Archivo diario: noviembre 14, 2020

SEFF 2020. Revoluciones Permanentes, ‘Um fio de Baba Escarlate’: Un beso antes de morir

El giallo “es un género italiano de literatura y cine… un estilo particular de películas de suspense y terror, de misterio y asesinatos, que combina la atmósfera del thriller con el terror y el erotismo… también a un subgénero de ficción criminal y misterio independiente del país de origen… la palabra giallo significa amarillo en italiano y proviene de una serie de novelas de misterio con portadas de ese color, que fueron populares en la Italia postfascista”. Fuente: Wikipedia.

Sus películas más representativas alcanzaron la máxima popularidad a mediados de los 60 y en la década de los 70. Sus directores de cabecera fueron sobre todo Mario Bava, Darío Argento, Umberto Lenzi o Lucio Fulci entre otros muchos y tantos títulos que sería demasiado largo enumerar aquí. Aunque algunas de sus señas de identidad narrativas y estéticas son reconocibles en propuestas de cineastas tan prestigiosos y clásicos como Michael Powell o Alfred Hitchcock.

Esta que nos ocupa es la segunda de la filmografía del portugués Carlos Conçeicäo, cosecha del 79, quien también escribe su guion. Se trata de una producción lusa de 60 minutos de metraje, cuya excelente fotografía firma Vasco Viana y su banda sonora tan ad hoc y que se hace notar solo cuando debe, Hugo Leitäo. Entre su solvente reparto, destacar a Matthieu Charneau, Joana Ribeiro y las estupendas Leonor Silveira y Teresa Madruga, aquí en papeles secundarios.

Sigue a un joven asesino en serie de mujeres, que perpetra sus crímenes estrangulándolas con una cuerda cortante mientras hace el amor con ellas. Aunque es afortunado y permanece impune. Hasta que una joven suicida le pide un último beso, pues cae justo al lado suyo mientras lleva en el maletero del coche el cadáver de su se supone última víctima. Esta escena, fotografiada y difundida masivamente por redes, se hace viral y le reporta una popularidad inmediata. Pero también le traerá problemas…

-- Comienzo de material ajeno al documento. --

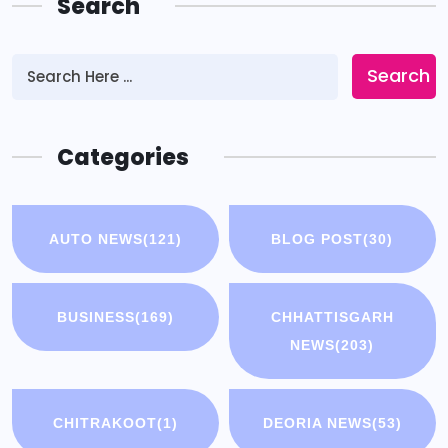
Search
Search
Categories
AUTO NEWS
(121)
BLOG POST
(30)
BUSINESS
(169)
CHHATTISGARH
NEWS
(203)
CHITRAKOOT
(1)
DEORIA NEWS
(53)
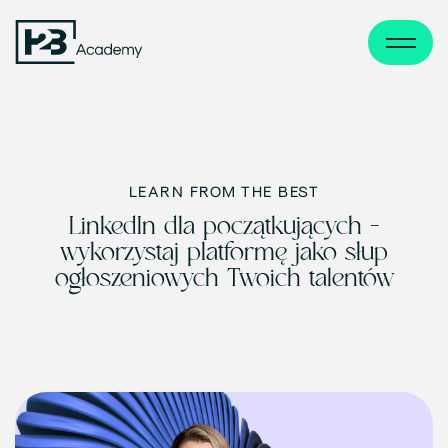
Otwór
Strona
lub
główna
zamkn
H2B
menu
Academy
LEARN FROM THE BEST
LinkedIn dla początkujących –
wykorzystaj platformę jako słup
ogłoszeniowych Twoich talentów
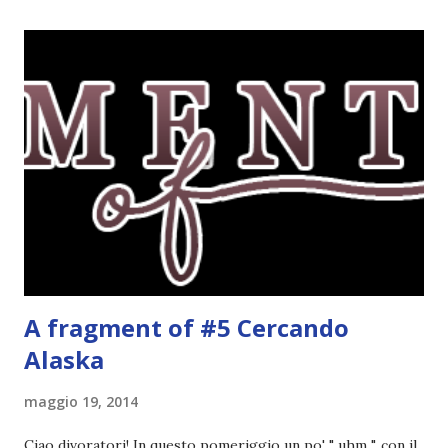
Quale miglior occasione per iniziare questa trilogia? Il
gruppo di lettura inizierà tra qualche settimana,
esattamente dopo la fine della scuola. Avete quindi un bel
po' di tempo per pensarci e iscrivervi. Titolo: Wool (Silo
#1) Autore: Hugh Howey Anno: Ottobre 2013 Editore:
Fabbri Cosa faresti se il mondo fuori fosse letale e l’aria
che respiri potesse uccidere? Se vivessi in un luogo dove
ogni nascita richiede una morte e le tue scelte possono
salvare vite o distruggerle? Questo è il mondo di Wool. In
u...
A fragment of #5 Cercando
Alaska
maggio 19, 2014
Ciao divoratori! In questo pomeriggio un po' " uhm ", con il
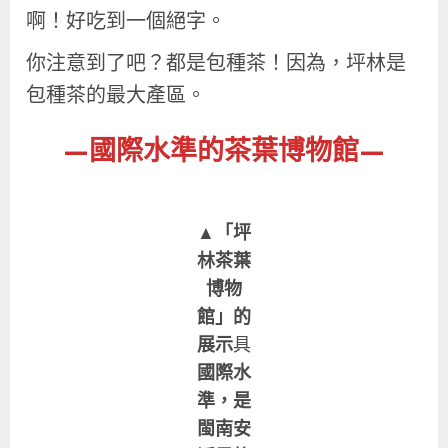
啊！好吃到一個絕字。
你注意到了吧？都是包種茶！因為，坪林是
包種茶的最大產區。
—國際水準的茶葉博物館—
▲「坪
林茶葉
博物
館」的
展示
具
國際水
準，是
閩南安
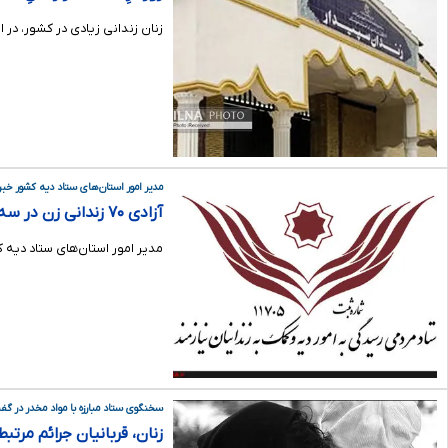
زنان زندانی زیادی در کشور، در ا
مدیر امور استان‌های ستاد دیه کشور خبر 
آزادی ۷۰ زندانی زن در سه ماهه سال جاری
مدیر امور استان‌های ستاد دیه کشور گفت: 70 نفر از جمعیت دو هزار و 143 نفری زندانیان غیرعمد آزاد شده در س
سخنگوی ستاد مبارزه با مواد مخدر در گفت‌و
زنان، قربانیان جرائم مرتب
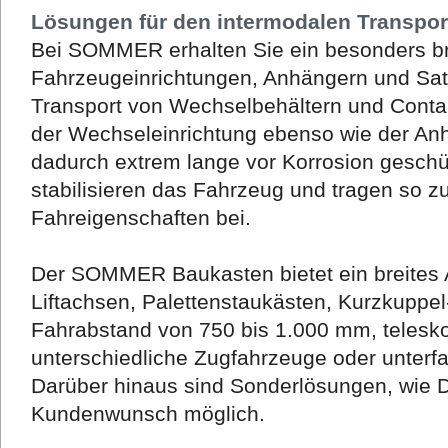
Lösungen für den intermodalen Transpor
Bei SOMMER erhalten Sie ein besonders br
Fahrzeugeinrichtungen, Anhängern und Satt
Transport von Wechselbehältern und Conta
der Wechseleinrichtung ebenso wie der Anh
dadurch extrem lange vor Korrosion geschü
stabilisieren das Fahrzeug und tragen so 
Fahreigenschaften bei.
Der SOMMER Baukasten bietet ein breites 
Liftachsen, Palettenstaukästen, Kurzkuppe
Fahrabstand von 750 bis 1.000 mm, telesko
unterschiedliche Zugfahrzeuge oder unterf
Darüber hinaus sind Sonderlösungen, wie 
Kundenwunsch möglich.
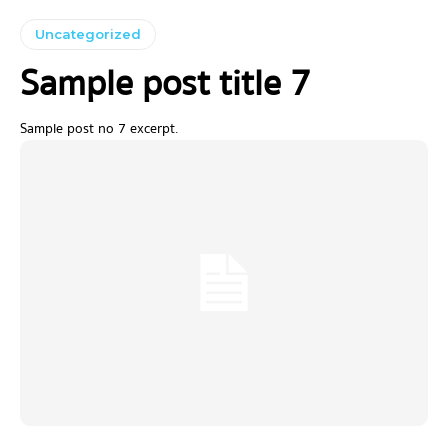
Uncategorized
Sample post title 7
Sample post no 7 excerpt.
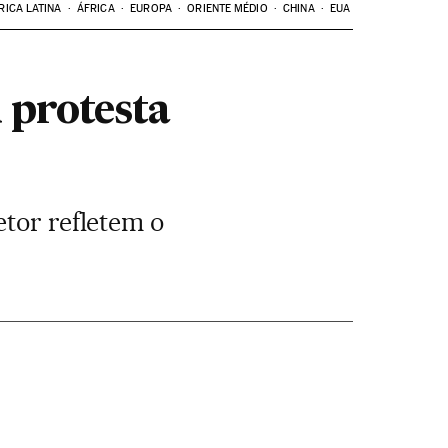
RICA LATINA
ÁFRICA
EUROPA
ORIENTE MÉDIO
CHINA
EUA
 protesta
etor refletem o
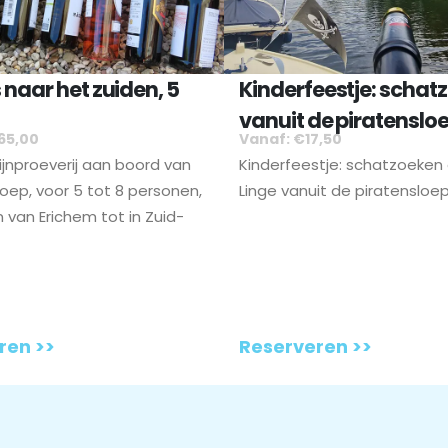
 naar het zuiden, 5
Kinderfeestje: schat
vanuit de piratenslo
65,00
Vanaf: €17,50
wijnproeverij aan boord van
Kinderfeestje: schatzoeken
loep, voor 5 tot 8 personen,
Linge vanuit de piratensloe
 van Erichem tot in Zuid-
ren >>
Reserveren >>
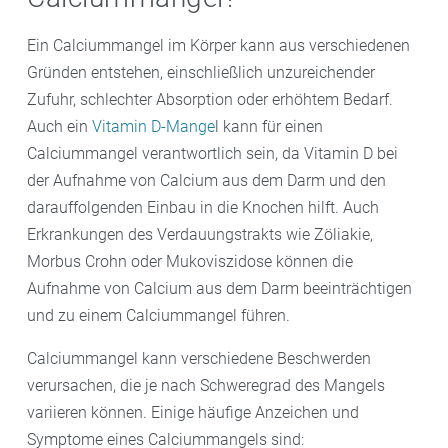
von 9 bis 18 Jahren etwa 1300 Milligramm.
Milligramm Calcium pro Tag konsumieren, und
Ein Calciummangel im Körper kann aus verschiedenen
während des Stillens wird eine Zufuhr von 1200 bis
Gründen entstehen, einschließlich unzureichender
1300 Milligramm empfohlen. Dabei ist wichtig zu
Zufuhr, schlechter Absorption oder erhöhtem Bedarf.
beachten, dass die tatsächliche benötigte Menge an
Auch ein
Vitamin D-Mange
l kann für einen
Calcium je nach individuellen Umständen variieren
Calciummangel verantwortlich sein, da Vitamin D bei
kann.
der Aufnahme von Calcium aus dem Darm und den
darauffolgenden Einbau in die Knochen hilft. Auch
Erkrankungen des Verdauungstrakts wie Zöliakie,
Morbus Crohn oder Mukoviszidose können die
Aufnahme von Calcium aus dem Darm beeinträchtigen
und zu einem Calciummangel führen.
Calciummangel kann verschiedene Beschwerden
verursachen, die je nach Schweregrad des Mangels
variieren können. Einige häufige Anzeichen und
Symptome eines Calciummangels sind:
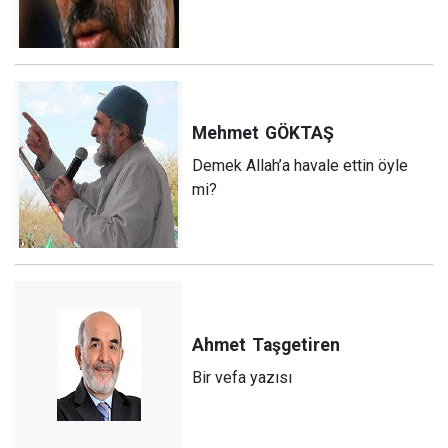
Mehmet
GÖKTAŞ
Demek Allah’a havale ettin öyle
mi?
Ahmet
Taşgetiren
Bir vefa yazısı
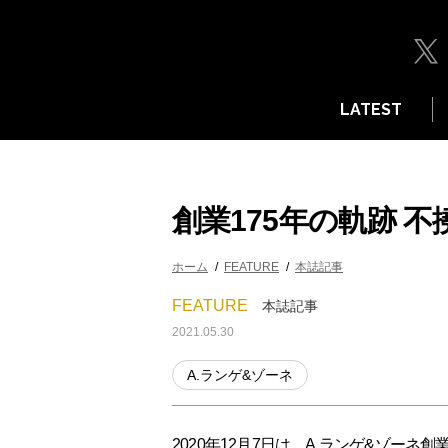
LATEST
創業175年の軌跡 
ホーム
FEATURE
本誌記事
FEATURE
本誌記事
2021.05.30
A.ランゲ&ゾーネ
2020年12月7日は、A.ランゲ&ゾーネ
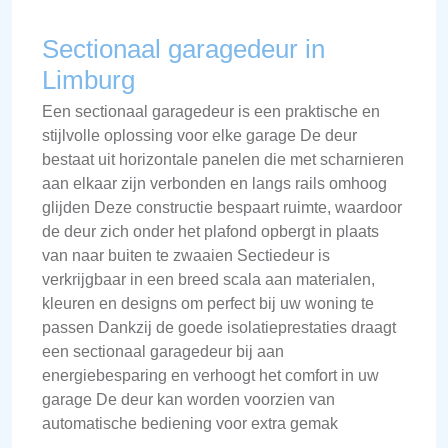
Sectionaal garagedeur in
Limburg
Een sectionaal garagedeur is een praktische en
stijlvolle oplossing voor elke garage De deur
bestaat uit horizontale panelen die met scharnieren
aan elkaar zijn verbonden en langs rails omhoog
glijden Deze constructie bespaart ruimte, waardoor
de deur zich onder het plafond opbergt in plaats
van naar buiten te zwaaien Sectiedeur is
verkrijgbaar in een breed scala aan materialen,
kleuren en designs om perfect bij uw woning te
passen Dankzij de goede isolatieprestaties draagt
een sectionaal garagedeur bij aan
energiebesparing en verhoogt het comfort in uw
garage De deur kan worden voorzien van
automatische bediening voor extra gemak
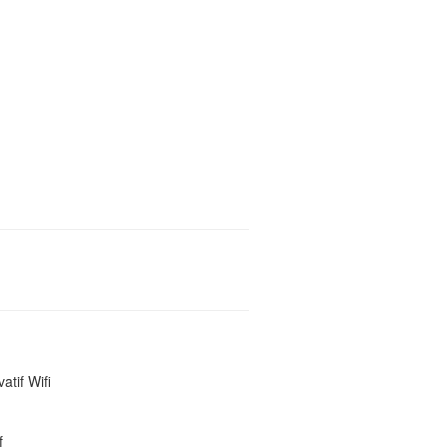
atif Wifi
f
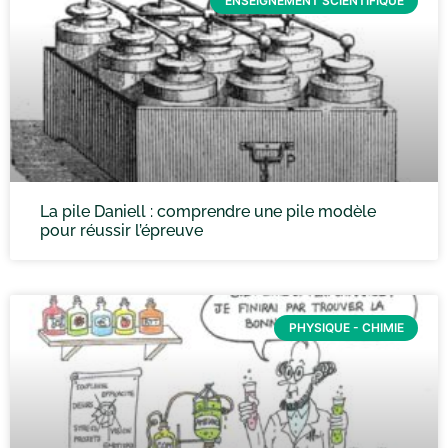
ENSEIGNEMENT SCIENTIFIQUE
La pile Daniell : comprendre une pile modèle
pour réussir l’épreuve
PHYSIQUE - CHIMIE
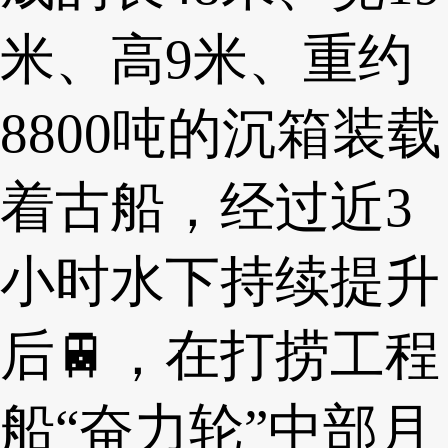
米、高9米、重约
8800吨的沉箱装载
着古船，经过近3
小时水下持续提升
后🚆，在打捞工程
船“奋力轮”中部月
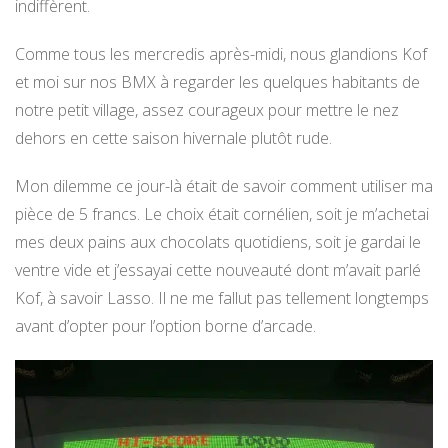
indiffèrent.
Comme tous les mercredis après-midi, nous glandions Kof
et moi sur nos BMX à regarder les quelques habitants de
notre petit village, assez courageux pour mettre le nez
dehors en cette saison hivernale plutôt rude.
Mon dilemme ce jour-là était de savoir comment utiliser ma
pièce de 5 francs. Le choix était cornélien, soit je m’achetai
mes deux pains aux chocolats quotidiens, soit je gardai le
ventre vide et j’essayai cette nouveauté dont m’avait parlé
Kof, à savoir Lasso. Il ne me fallut pas tellement longtemps
avant d’opter pour l’option borne d’arcade.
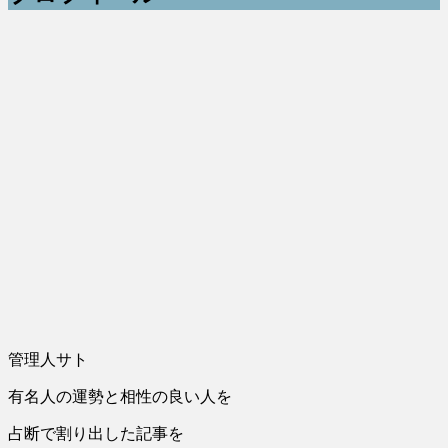
管理人サト
有名人の運勢と相性の良い人を
占断で割り出した記事を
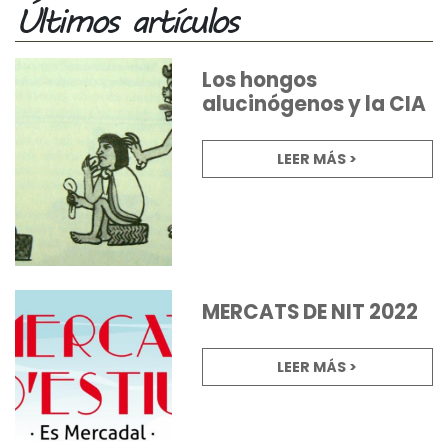
Últimos artículos
Los hongos
alucinógenos y la CIA
LEER MÁS >
MERCATS DE NIT 2022
LEER MÁS >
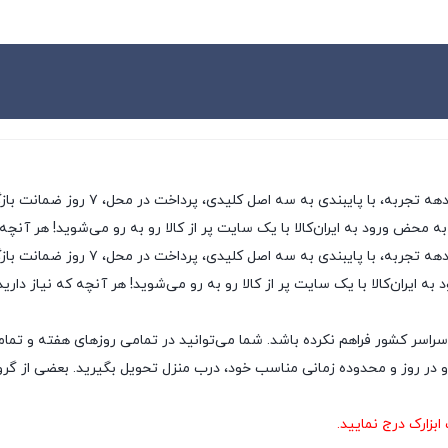
ی، پرداخت در محل، ۷ روز ضمانت بازگشت کالا و تضمین اصل‌بودن کالا، موفق شده تا همگام با
به محض ورود به ایران‌کالا با یک سایت پر از کالا رو به رو می‌شوید! هر آنچه
ایران‌کالا به عنوان یکی از قدیمی‌ترین
ه ایران‌کالا با یک سایت پر از کالا رو به رو می‌شوید! هر آنچه که نیاز داری
سراسر کشور فراهم نکرده باشد. شما می‌توانید در تمامی روزهای هفته و تمام
ر روز و محدوده زمانی مناسب خود، درب منزل تحویل بگیرید. بعضی از گروه‌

Hay que hacer constar que la película es muda. Que literalmente no hay diálogo alguno. Solo sonido ambiente y la partitura citada en la ficha técnica, que se hace oír muy episódicamente.

Hay que hacer constar que esta firmante, feminista como es, está muy lejos de los postulados de este género que estiliza y representa estéticamente la violencia contra las mujeres, cosificando a las víctimas como objetos, raramente sujetos, de deseo y de agresiones de toda índole.

Aunque tiene que reconocer que este filme, conteniendo algunos de tales presupuestos, está recorrido por la ironía y por la comedia negra, dentro del terror. En clave, además, casi onírica y surrealista del puro, y voluntario, sinsentido, y hasta de una comicidad llena de guiños, de algunas de sus situaciones. Un giallo postmoderno, como ha sido descrito, que subvierte de hecho, implícitamente, las referentes citadas. Aún así, la delgada línea roja está ahí.

Escrito queda. Es una curiosidad, una obra de autor muy personal, eso desde luego.